:: What you have to do ::
Going through the entries below, copy out each line that contains "محلات".

:: Supplied data ::
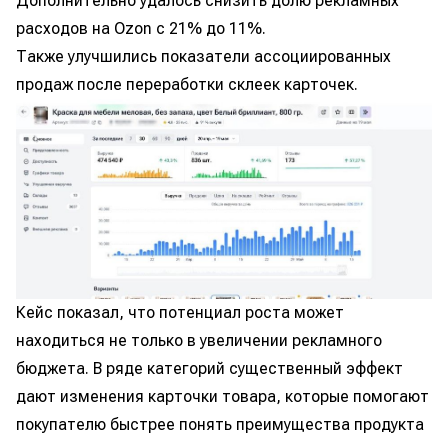
Дополнительно удалось снизить долю рекламных
расходов на Ozon с 21% до 11%.
Также улучшились показатели ассоциированных
продаж после переработки склеек карточек.
Кейс показал, что потенциал роста может
находиться не только в увеличении рекламного
бюджета. В ряде категорий существенный эффект
дают изменения карточки товара, которые помогают
покупателю быстрее понять преимущества продукта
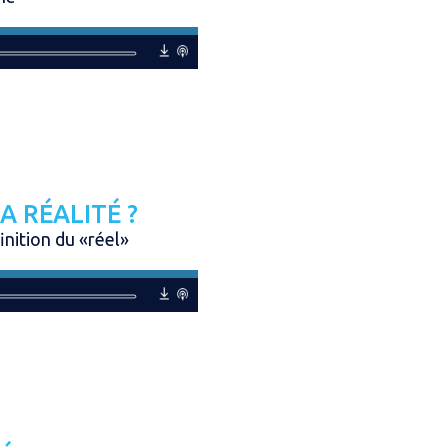
A RÉALITÉ ?
finition du «réel»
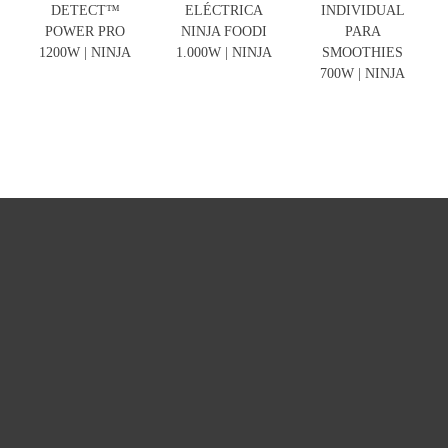
DETECT™
ELÉCTRICA
INDIVIDUAL
POWER PRO
NINJA FOODI
PARA
1200W | NINJA
1.000W | NINJA
SMOOTHIES
700W | NINJA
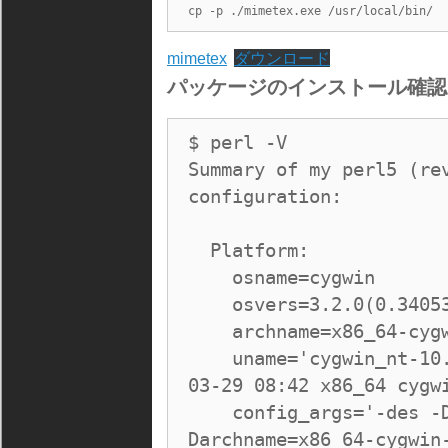
cp -p ./mimetex.exe /usr/local/bin/
mimetex
ダウンロード
パッケージのインストール確認
$ perl -V

Summary of my perl5 (rev
configuration:

  Platform:

    osname=cygwin

    osvers=3.2.0(0.34053)

    archname=x86_64-cygwin-threads-multi

    uname='cygwin_nt-10.0 cygwinpro 3.2.0(0.34053) 2021-
03-29 08:42 x86_64 cygwi
    config_args='-des -Dprefix=/usr -Dmksymlinks -
Darchname=x86_64-cygwin-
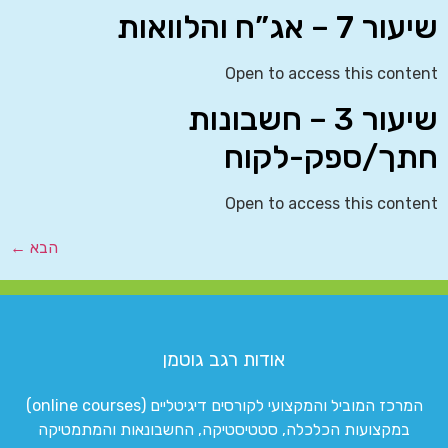
שיעור 7 – אג”ח והלוואות
Open to access this content
שיעור 3 – חשבונות
חתך/ספק-לקוח
Open to access this content
הבא
←
אודות רגב גוטמן
המרכז המוביל והמקצועי לקורסים דיגיטליים (online courses)
במקצועות הכלכלה, סטטיסטיקה, החשבונאות והמתמטיקה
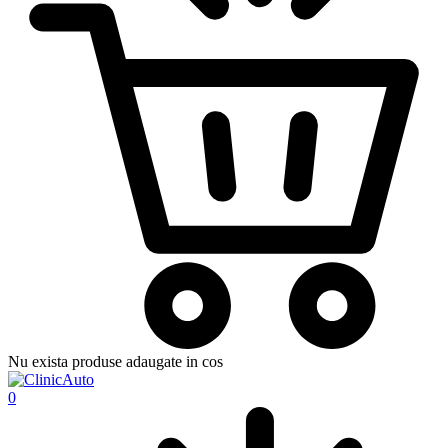
Nu exista produse adaugate in cos
0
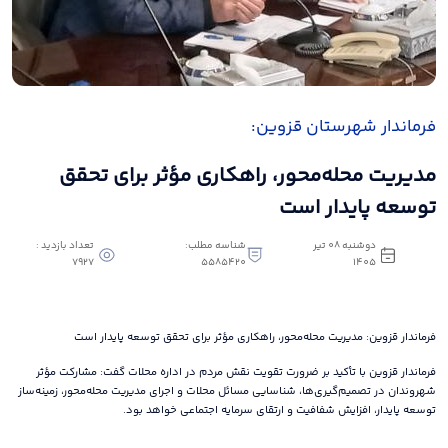
فرماندار شهرستان قزوین:
مدیریت محله‌محور، راهکاری مؤثر برای تحقق
توسعه پایدار است
دوشنبه 08 تیر
شناسه مطلب:
تعداد بازدید :
7927
5585420
1405
فرماندار قزوین: مدیریت محله‌محور، راهکاری مؤثر برای تحقق توسعه پایدار است
فرماندار قزوین با تأکید بر ضرورت تقویت نقش مردم در اداره محلات گفت: مشارکت مؤثر
شهروندان در تصمیم‌گیری‌ها، شناسایی مسائل محلات و اجرای مدیریت محله‌محور، زمینه‌ساز
توسعه پایدار، افزایش شفافیت و ارتقای سرمایه اجتماعی خواهد بود.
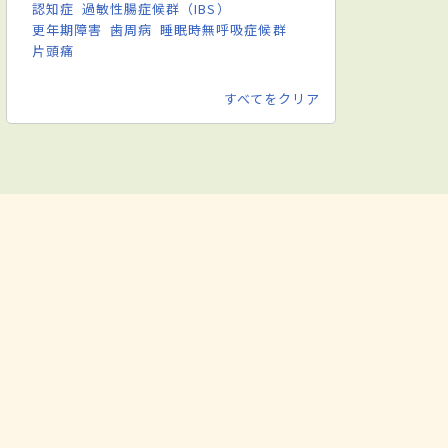
認知症
過敏性腸症候群（IBS）
更年期障害
歯周病
睡眠時無呼吸症候群
片頭痛
すべてをクリア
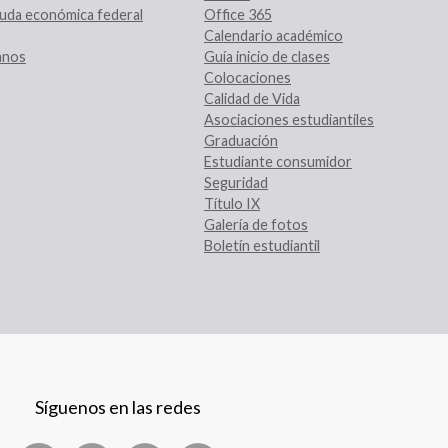
uda económica federal
Office 365
Calendario académico
ranos
Guía inicio de clases
Colocaciones
Calidad de Vida
Asociaciones estudiantiles
Graduación
Estudiante consumidor
Seguridad
Título IX
Galería de fotos
Boletín estudiantil
Síguenos en las redes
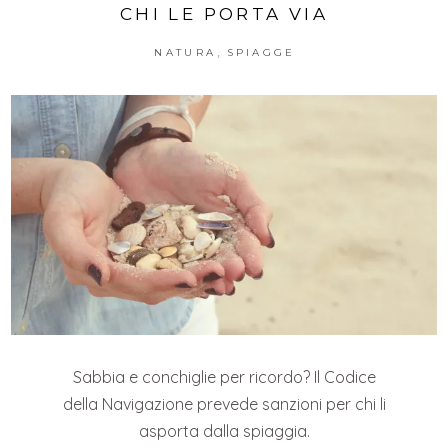
CHI LE PORTA VIA
,
NATURA
SPIAGGE
Sabbia e conchiglie per ricordo? Il Codice
della Navigazione prevede sanzioni per chi li
asporta dalla spiaggia.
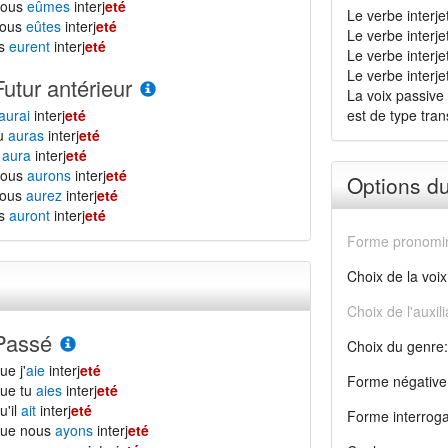
nous
eûmes
interj
eté
Le verbe interje
vous
eûtes
interj
eté
Le verbe interj
ls
eurent
interj
eté
Le verbe interje
Le verbe interjet
Futur antérieur
La voix passive 
aurai
interj
eté
est de type transi
tu
auras
interj
eté
l
aura
interj
eté
nous
aurons
interj
eté
Options d
vous
aurez
interj
eté
ls
auront
interj
eté
Forme pronomin
Choix de la voix
Choix de l'auxili
Passé
Choix du genre:
ue j'
aie
interj
eté
Forme négative
ue tu
aies
interj
eté
u'il
ait
interj
eté
Forme interroga
que nous
ayons
interj
eté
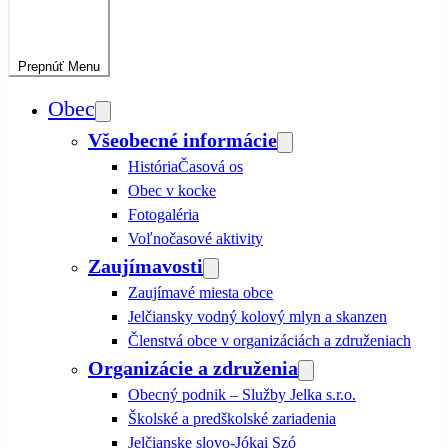
Prepnúť
Menu
Obec
Všeobecné informácie
História
Časová os
Obec v kocke
Fotogaléria
Voľnočasové aktivity
Zaujímavosti
Zaujímavé miesta obce
Jelčiansky vodný kolový mlyn a skanzen
Členstvá obce v organizáciách a združeniach
Organizácie a združenia
Obecný podnik – Služby Jelka s.r.o.
Školské a predškolské zariadenia
Jelčianske slovo-Jókai Szó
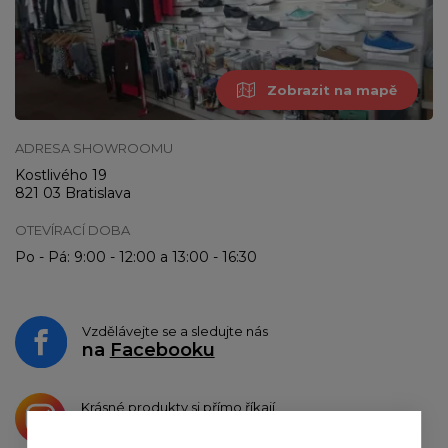
Zobrazit na mapě
ADRESA SHOWROOMU
Kostlivého 19
821 03 Bratislava
OTEVÍRACÍ DOBA
Po - Pá: 9:00 - 12:00 a 13:00 - 16:30
Vzdělávejte se a sledujte nás
na
Facebooku
Krásné produkty si přímo říkají
o sdílení na
Instagramu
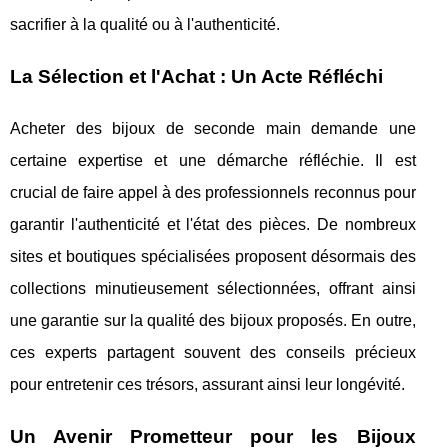
sacrifier à la qualité ou à l'authenticité.
La Sélection et l'Achat : Un Acte Réfléchi
Acheter des bijoux de seconde main demande une
certaine expertise et une démarche réfléchie. Il est
crucial de faire appel à des professionnels reconnus pour
garantir l'authenticité et l'état des pièces. De nombreux
sites et boutiques spécialisées proposent désormais des
collections minutieusement sélectionnées, offrant ainsi
une garantie sur la qualité des bijoux proposés. En outre,
ces experts partagent souvent des conseils précieux
pour entretenir ces trésors, assurant ainsi leur longévité.
Un Avenir Prometteur pour les Bijoux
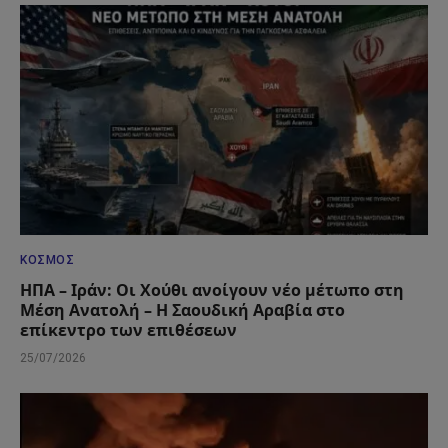
ΚΌΣΜΟΣ
ΗΠΑ – Ιράν: Οι Χούθι ανοίγουν νέο μέτωπο στη
Μέση Ανατολή – Η Σαουδική Αραβία στο
επίκεντρο των επιθέσεων
25/07/2026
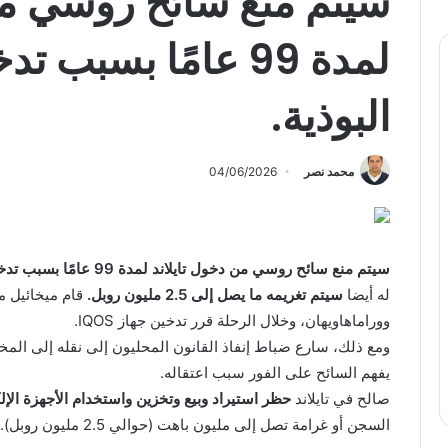
سيتم منع سائح روسي من
البوذية.
محمد نصر
04/06/2026
سيتم منع سائح روسي من دخول تايلاند لمدة 99 عامًا بسبب تدخين جهاز IQOS في معبد بوذي.
له أيضا
سيتم تغريمه ما يصل إلى 2.5 مليون روبل.
قام ميخائيل م
ووراماهاويهان، وخلال الرحلة قرر تدخين جهاز IQOS.
ومع ذلك، سارع ضباط إنفاذ القانون المحليون إلى نقله إلى المخفر.
يفهم السائح على الفور سبب اعتقاله.
صالح في تايلاند
حظر استيراد وبيع وتخزين واستخدام الأجهزة الإلك
السجن أو غرامة تصل إلى مليون باهت (حوالي 2.5 مليون روبل).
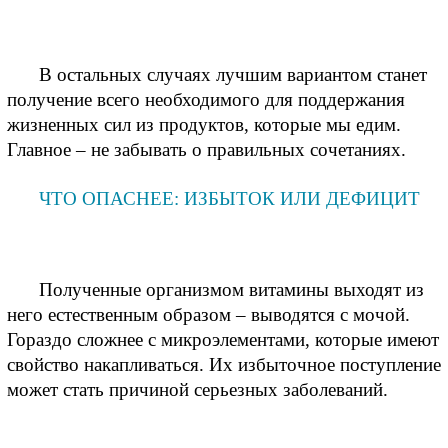
В остальных случаях лучшим вариантом станет 
получение всего необходимого для поддержания 
жизненных сил из продуктов, которые мы едим. 
Главное – не забывать о правильных сочетаниях.
ЧТО ОПАСНЕЕ: ИЗБЫТОК ИЛИ ДЕФИЦИТ
Полученные организмом витамины выходят из 
него естественным образом – выводятся с мочой. 
Гораздо сложнее с микроэлементами, которые имеют 
свойство накапливаться. Их избыточное поступление 
может стать причиной серьезных заболеваний.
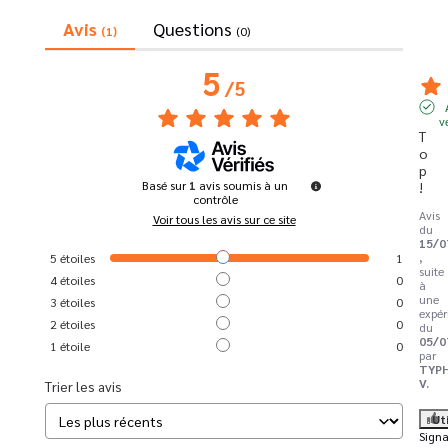
Avis
Questions
(1)
(0)
5
/
5
v
T
o
p 
Basé sur
1
avis soumis à un
!
contrôle
Avis
Voir tous les avis sur ce site
du
15/0
,
5
étoiles
1
suite
4
étoiles
0
à
une
3
étoiles
0
expér
2
étoiles
0
du
05/0
1
étoile
0
par
TYP
V.
Trier les avis
Ut
Signa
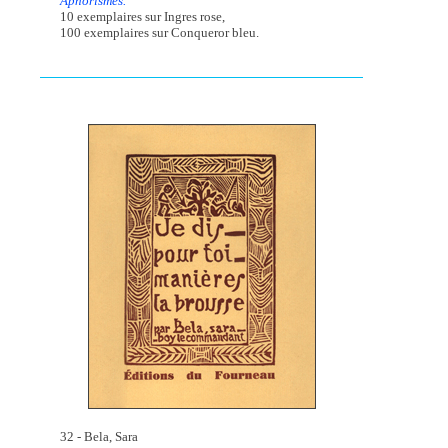
Aphorismes.
10 exemplaires sur Ingres rose,
100 exemplaires sur Conqueror bleu.
32 - Bela, Sara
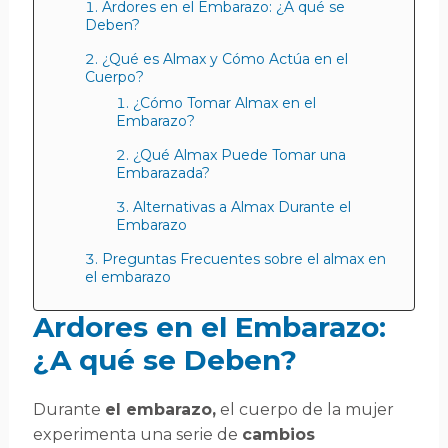
Ardores en el Embarazo: ¿A qué se
Deben?
¿Qué es Almax y Cómo Actúa en el
Cuerpo?
¿Cómo Tomar Almax en el
Embarazo?
¿Qué Almax Puede Tomar una
Embarazada?
Alternativas a Almax Durante el
Embarazo
Preguntas Frecuentes sobre el almax en
el embarazo
Ardores en el Embarazo:
¿A qué se Deben?
Durante
el embarazo,
el cuerpo de la mujer
experimenta una serie de
cambios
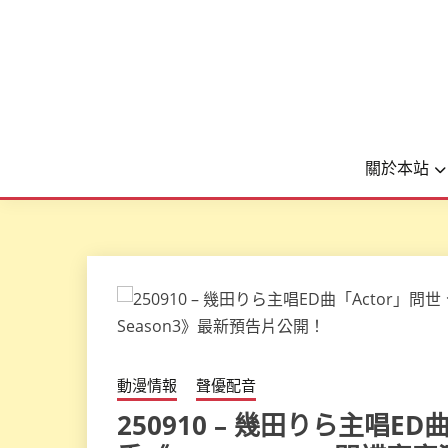
關於本站
動漫情報
聲優配音
250910 – 幾田りら主唱E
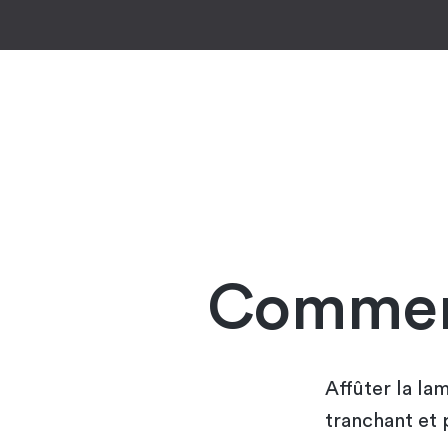
Comment
Affûter la la
tranchant et 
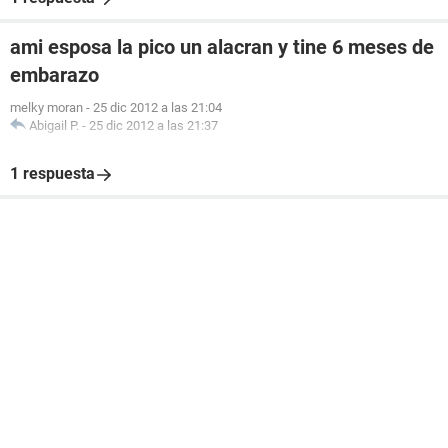
ami esposa la pico un alacran y tine 6 meses de
embarazo
melky moran
-
25 dic 2012 a las 21:04
Abigail P.
-
25 dic 2012 a las 21:37
1 respuesta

:: Output of the task ::
فرماندار قزوین با تأکید بر ضرورت تقویت نقش مردم در اداره محلات گفت: مشارکت مؤثر
شهروندان در تصمیم‌گیری‌ها، شناسایی مسائل محلات و اجرای مدیریت محله‌محور، زمینه‌ساز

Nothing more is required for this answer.